Generation Model kimi-k2
Model | Unit | Input Price (Cache Hit) | Input Price (Cache Miss) | Output Price | Context Window |
|---|---|---|---|---|---|
kimi-k2-0905-preview | 1M tokens | $0.15 | $0.60 | $2.50 | 262,144 tokens |
kimi-k2-0711-preview | 1M tokens | $0.15 | $0.60 | $2.50 | 131,072 tokens |
kimi-k2-turbo-previewRecommended | 1M tokens | $0.15 | $1.15 | $8.00 | 262,144 tokens |
kimi-k2-thinking | 1M tokens | $0.15 | $0.60 | $2.50 | 262,144 tokens |
kimi-k2-thinking-turbo | 1M tokens | $0.15 | $1.15 | $8.00 | 262,144 tokens |
- kimi-k2 is a Mixture-of-Experts (MoE) foundation model with exceptional coding and agent capabilities, featuring 1 trillion total parameters and 32 billion activated parameters. In benchmark evaluations covering general knowledge reasoning, programming, mathematics, and agent-related tasks, the K2 model outperforms other leading open-source models
- kimi-k2-0905-preview: Context length 256k. Based on kimi-k2-0711-preview, with enhanced agentic coding abilities, improved frontend code quality and practicality, and better context understanding
- kimi-k2-turbo-preview: Context length 256k. High-speed version of kimi-k2, always aligned with the latest kimi-k2 (kimi-k2-0905-preview). Same model parameters as kimi-k2, output speed up to 60 tokens/sec (max 100 tokens/sec)
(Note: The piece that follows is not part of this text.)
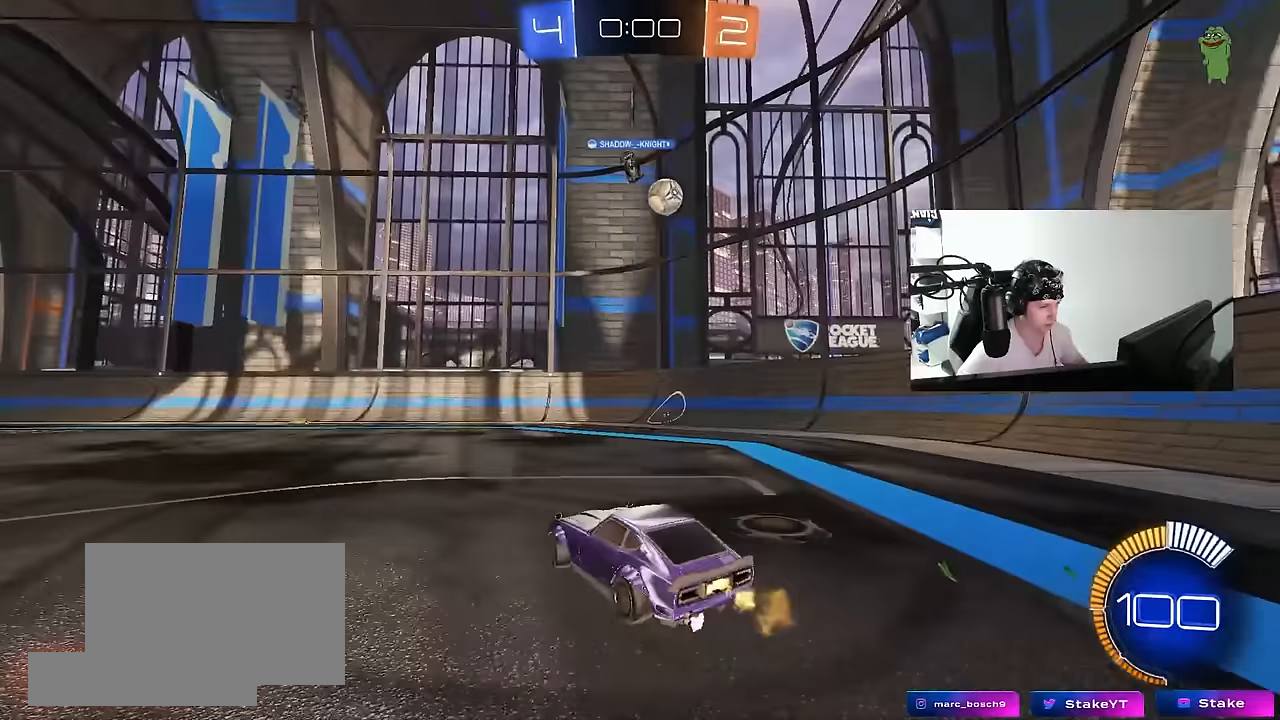
{"keys": ["w"], "mouse": [], "events": [[117, "mouse_left", "down"], [217, "d", "up"], [267, "a", "down"], [450, "a", "up"], [450, "mouse_left", "up"]]}
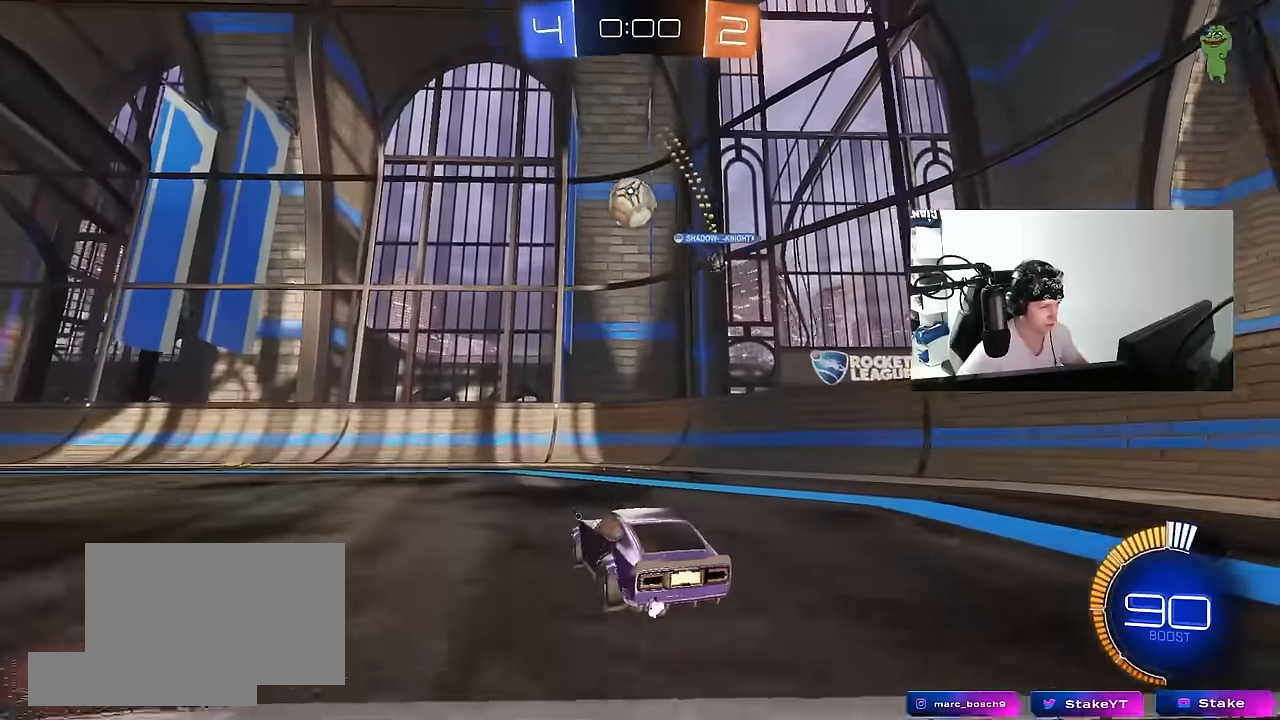
{"keys": [], "mouse": ["left", "right"], "events": [[133, "a", "down"], [233, "a", "up"], [233, "w", "up"], [283, "d", "down"], [283, "mouse_right", "down"], [317, "s", "down"], [367, "a", "down"], [400, "mouse_left", "down"], [417, "d", "up"], [467, "a", "up"], [467, "s", "up"]]}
- kimi-k2-0711-preview: Context length 128k
- kimi-k2-thinking: Context length 256k. A thinking model with general agentic and reasoning capabilities, specializing in deep reasoning tasks Usage Notes
- kimi-k2-thinking-turbo: Context length 256k. High-speed version of kimi-k2-thinking, suitable for scenarios requiring both deep reasoning and extremely fast responses
- Supports ToolCalls, JSON Mode, Partial Mode, and internet search functionality
- Does not support vision functionality
- Supports automatic context caching functionality. Cached tokens are charged at the input price (cache hit) rate. You can view "context caching" type cost details in the console
Generation Model Moonshot-v1
| Model | Unit | Input Price | Output Price | Context Window |
|---|---|---|---|---|
| moonshot-v1-8k | 1M tokens | $0.20 | $2.00 | 8,192 tokens |
| moonshot-v1-32k | 1M tokens | $1.00 | $3.00 | 32,768 tokens |
| moonshot-v1-128k | 1M tokens | $2.00 | $5.00 | 131,072 tokens |
| moonshot-v1-8k-vision-preview | 1M tokens | $0.20 | $2.00 | 8,192 tokens |
| moonshot-v1-32k-vision-preview | 1M tokens | $1.00 | $3.00 | 32,768 tokens |
| moonshot-v1-128k-vision-preview | 1M tokens | $2.00 | $5.00 | 131,072 tokens |
Here, 1M = 1,000,000. The prices in the table represent the cost per 1M tokens consumed.